Cuando el enorme montículo verde de arroz glutinoso se arroja al gran mortero, aumenta la emoción entre el público y los móviles se encienden. Hay que pillar sitio cuanto antes para ver en primera línea los golpes contra la masa. Se oyen a la vez “oohh”, “amazing”, “incroyable”. Los trabajadores tienen tal experiencia que llevan a cabo el rápido golpeteo de mochi sin error, acentuando cada golpe con un grito. Tras cada uno de ellos, uno se pregunta qué estarán diciendo o en quién estarán pensando. Es un ritual sincronizado al límite. No hay fallo. Hay aplausos.

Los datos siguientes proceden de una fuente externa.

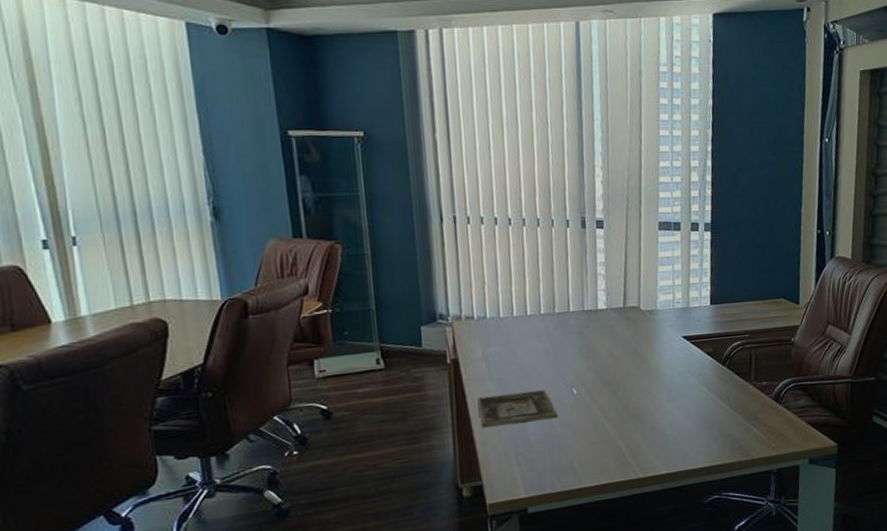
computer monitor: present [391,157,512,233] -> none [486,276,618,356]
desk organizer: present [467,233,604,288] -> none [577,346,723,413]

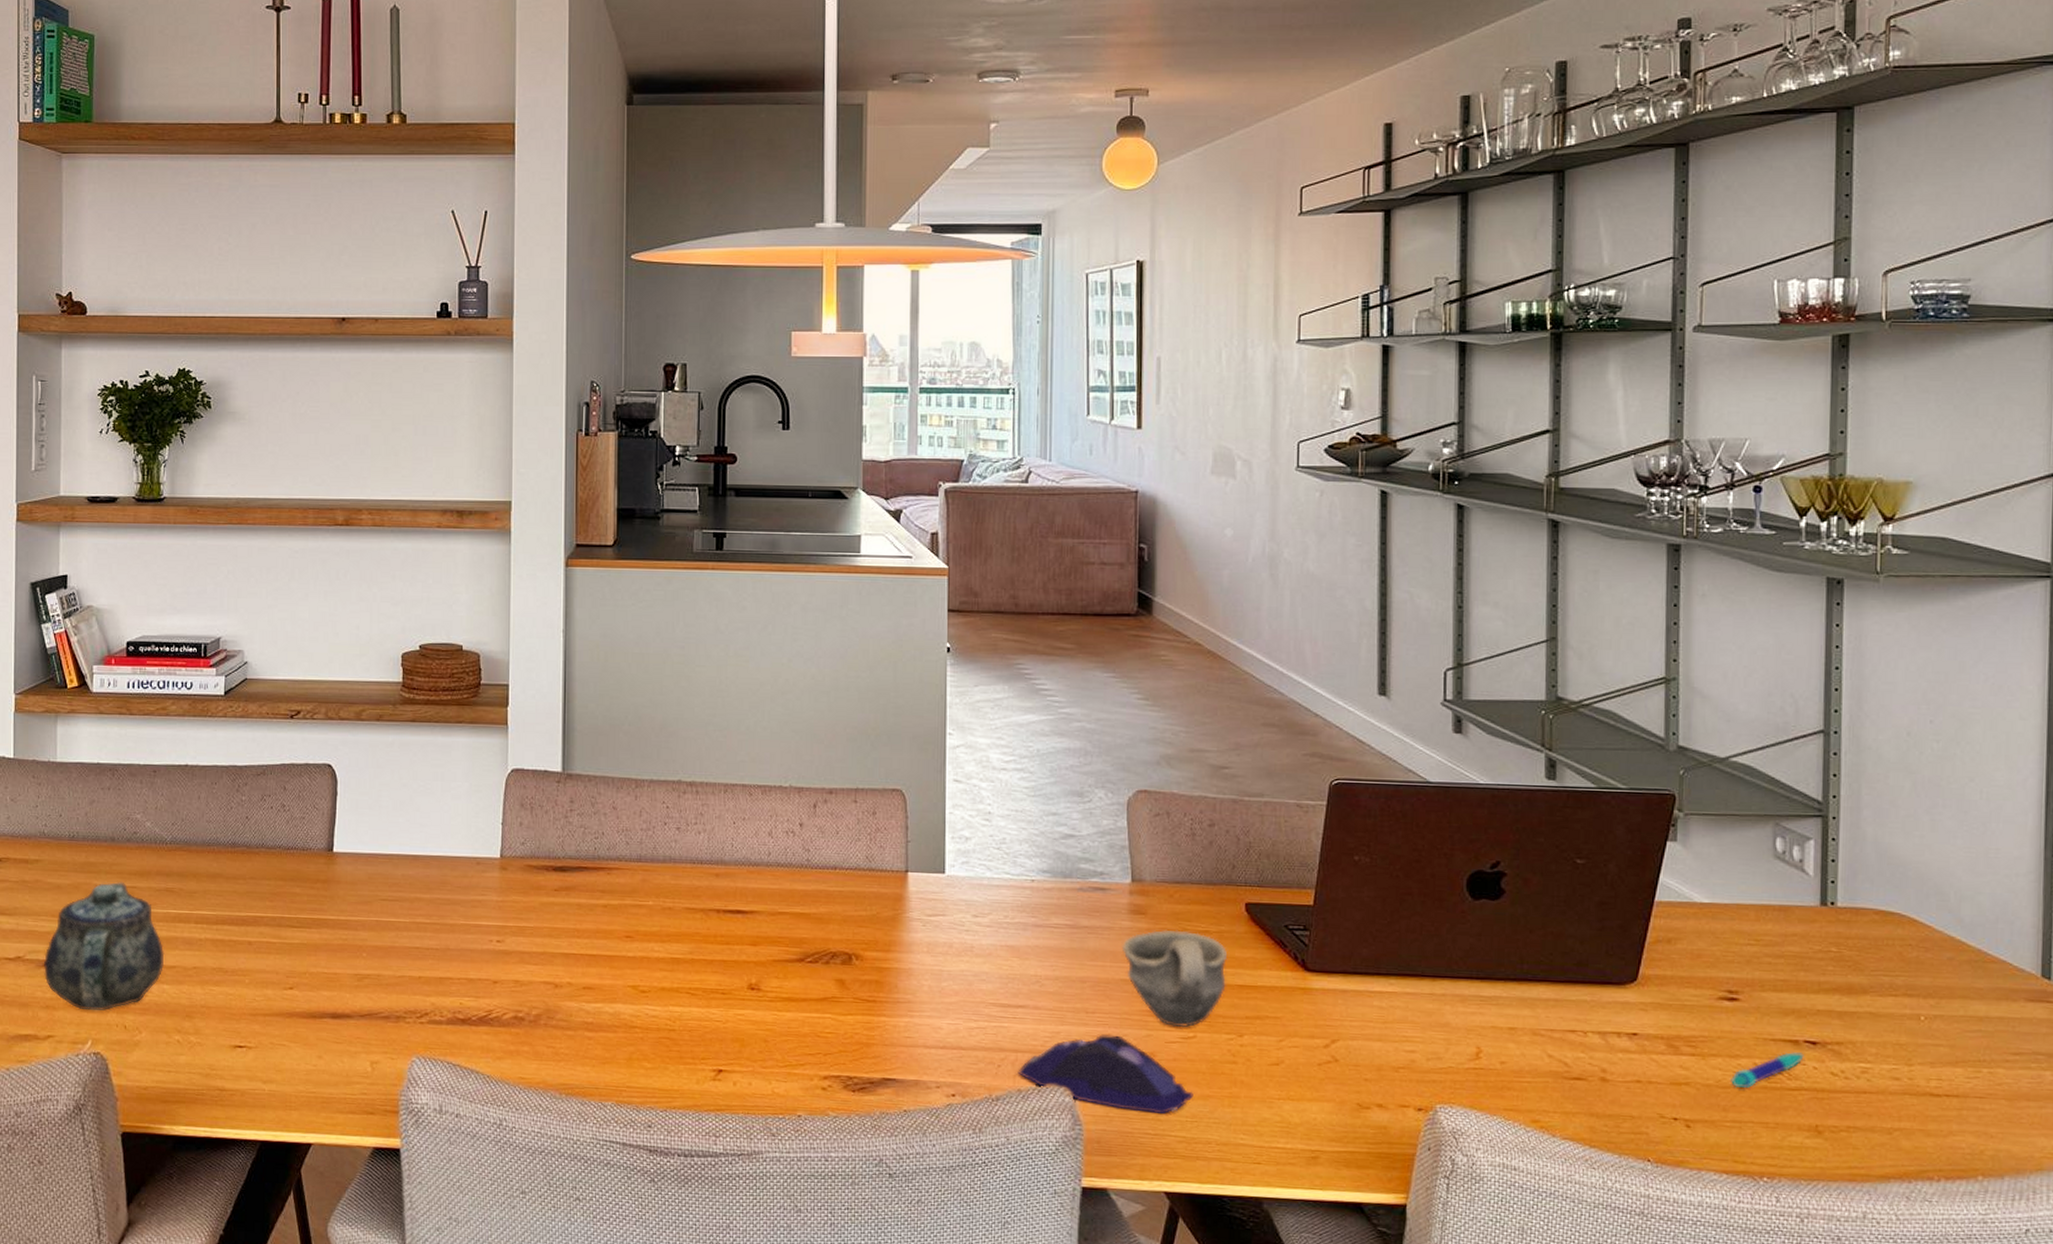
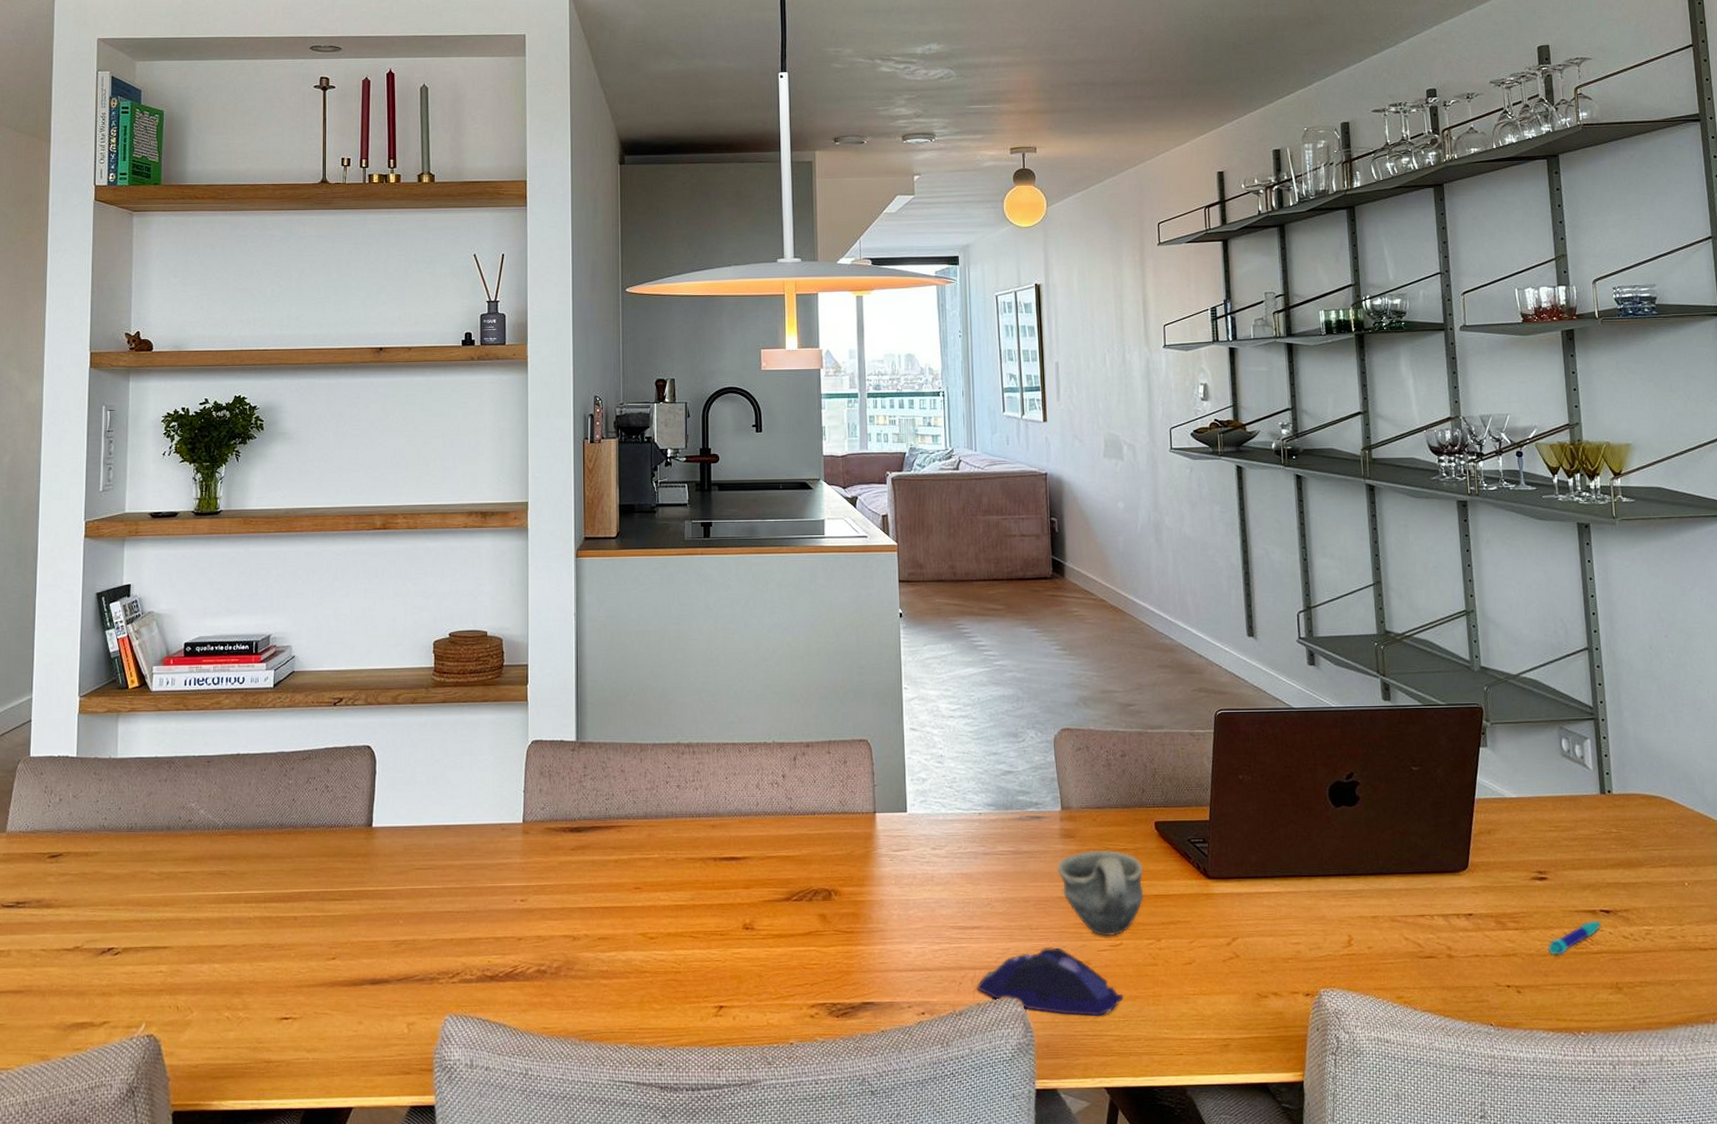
teapot: present [44,881,165,1011] -> none [101,867,216,995]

El maestro Nakatani viene de un pueblo situado mucho más al norte, Kamitiyama, en las montañas del distrito de Yoshino, donde el frío es mayor que en Nara y donde el mochitsuki se lleva a cabo en invierno. De allí se trajo hasta Nara este antiguo método de elaborarlos.
Nara es una pequeña ciudad de la región de Kansai cercana a Kioto, famosa por haber sido capital histórica de Japón, por su templo Todai-ji, en cuyo interior destaca el gran Buda de bronce de 15 metros, y, sobre todo, por la presencia de centenares de ciervos. Estos animales transitan libremente por el parque y por sus calles (de hecho, saben cruzar por los pasos de cebra). Van sin vergüenza al encuentro de las personas, incluso saludan con un leve movimiento de cabeza, confiados al saber que ocupan un lugar sagrado en la mitología y que son considerados “tesoros nacionales”. Qué bonitos son los ciervos, que entrañables, qué dóciles… pero aún lo son más cuando el visitante tiene comida en las manos. Como ante su voracidad es normal quedarse sin helado o sin bocadillo y sentir como hurgan en el bolso, lo mejor es comprarles lo que más les gusta, las galletas de arroz. A los ciervos de Nara les flipa el arroz. Pero no son ellos los únicos gastrónomos fascinados por los derivados de este cereal. Y es que solo hay alguien más feliz que los ciervos en Nara, el ser humano que prueba el mochi de Nakatanidou.
Este establecimiento ganó consecutivamente el campeonato nacional de mochitsuki en 2005 y 2006; desde entonces se han convertido en un punto de referencia para fans de esta ceremonia. La velocidad de los golpes es inversamente proporcional a la velocidad con la que vuelan los mochis, que de docena en docena van pasando de manos de las vendedoras a manos de los turistas. Nakatanidou abre de 10 a 19. Cada mochi cuesta 130 yenes (0,85 euros) y solo se admite efectivo. Es muy raro comprar por unidades, por lo que hay cajas para llevar. Es difícil hallar una comida rápida más espiritual y que provenga de tan lejos en el tiempo. Se sostiene en una mano y dura menos que diez galletas de arroz a un ciervo.